Quick install (recommended — official installer):

# Official v4 installer (runs required containers and setup)
curl -fsSL https://cdn.coollabs.io/coolify/install.sh | sudo bash

Notes on prerequisites and alternatives:

The installer will detect Docker and required components; if you prefer manual setup, follow the repository/docker-compose manifest in the Coolify docs.
For production, configure an external PostgreSQL database and S3-compatible storage instead of relying on embedded volumes.

Usage:

Visit the Coolify web UI (default port configured by the installer) to finish setup and create the admin account.
Deploy apps via Git, Docker image, or connected repos; Coolify manages TLS (Let’s Encrypt), environment variables, and basic scaling.

Cautions & best practices:

Do not expose the management UI directly to the public internet — restrict access with firewall rules, VPN, or an auth proxy (OAuth, mTLS).
Back up Coolify’s data and metadata (or use external DB/S3).
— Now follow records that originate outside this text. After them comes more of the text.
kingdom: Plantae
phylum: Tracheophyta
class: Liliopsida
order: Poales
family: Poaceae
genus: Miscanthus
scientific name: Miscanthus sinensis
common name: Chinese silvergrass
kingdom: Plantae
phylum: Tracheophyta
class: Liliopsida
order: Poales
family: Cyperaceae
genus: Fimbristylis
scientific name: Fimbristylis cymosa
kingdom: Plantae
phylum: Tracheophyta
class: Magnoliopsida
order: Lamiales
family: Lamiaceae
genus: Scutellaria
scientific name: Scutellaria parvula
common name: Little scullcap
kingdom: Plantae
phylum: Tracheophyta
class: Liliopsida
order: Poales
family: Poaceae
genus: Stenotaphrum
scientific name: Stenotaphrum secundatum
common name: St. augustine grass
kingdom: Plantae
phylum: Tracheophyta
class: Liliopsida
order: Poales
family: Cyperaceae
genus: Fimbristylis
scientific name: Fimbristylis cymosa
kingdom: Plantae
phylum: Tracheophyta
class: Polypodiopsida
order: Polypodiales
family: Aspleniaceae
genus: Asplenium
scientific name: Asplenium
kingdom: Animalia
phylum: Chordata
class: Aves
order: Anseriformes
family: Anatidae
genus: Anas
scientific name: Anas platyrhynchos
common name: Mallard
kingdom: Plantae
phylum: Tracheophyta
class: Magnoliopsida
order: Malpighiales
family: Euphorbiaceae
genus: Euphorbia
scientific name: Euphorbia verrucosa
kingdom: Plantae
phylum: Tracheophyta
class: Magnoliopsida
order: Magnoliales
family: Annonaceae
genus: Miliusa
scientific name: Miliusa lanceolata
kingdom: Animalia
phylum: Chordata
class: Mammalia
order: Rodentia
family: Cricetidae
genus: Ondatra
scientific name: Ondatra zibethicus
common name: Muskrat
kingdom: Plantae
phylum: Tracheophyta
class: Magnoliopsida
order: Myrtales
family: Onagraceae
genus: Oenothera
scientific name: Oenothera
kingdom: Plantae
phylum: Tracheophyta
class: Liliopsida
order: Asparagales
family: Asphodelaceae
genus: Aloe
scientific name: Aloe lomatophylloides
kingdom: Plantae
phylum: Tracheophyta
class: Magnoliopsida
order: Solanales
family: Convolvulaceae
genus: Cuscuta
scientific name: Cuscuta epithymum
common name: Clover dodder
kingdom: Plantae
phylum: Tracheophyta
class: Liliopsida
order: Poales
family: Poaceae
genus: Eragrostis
Regularly test restores.
Monitor resource usage; Coolify runs background workers and may need more than minimal VM specs for production workloads.

References and further reading:

Official self-hosted docs and install guide: https://coolify.io/self-hosted
GitHub repo: https://github.com/coollabsio/coolify

k3s (lightweight Kubernetes) — production-ready PaaS foundation

Install single-node k3s quickly:

curl -sfL https://get.k3s.io | sh -
# kubectl is available at /usr/local/bin/kubectl (or use k3s kubectl)

Basic app deploy:

kubectl create deployment myapp --image=myorg/myapp:latest
kubectl expose deployment myapp --type=NodePort --port=80 --target-port=3000

Ingress & TLS:

Install Traefik (Helm chart bundled with k3s) or configure ingress-nginx and cert-manager for Let’s Encrypt.

Cautions:

k3s reduces K8s complexity but still requires operational knowledge: storage (Longhorn), backups (Velero), and RBAC.
For single-node, there’s limited resilience — use multi-node clusters for production.

Management & backups:

Back up etcd (or embedded datastore) and Kubernetes manifests. Use kubectl get all -o yaml and store images in a registry.

When to choose which:

Dokku / Coolify: fastest for web apps and small teams; minimal infra work.
k3s: when you need Kubernetes features, multi-service orchestration, and more control over networking and storage.

Final cautions for self-hosted PaaS:

Plan for backups of app data and PaaS metadata (e.g., Dokku plugin databases, Coolify configs, k3s etcd).
Monitor node resource usage; PaaS control planes can be noisy on small VMs.
Secure CLIs and dashboard ports with firewall rules, VPNs or auth proxies.

🎯 Conclusion

This playbook now leads with a practical, ground-up runbook and follows with focused, reordered sections that prioritize action and clarity.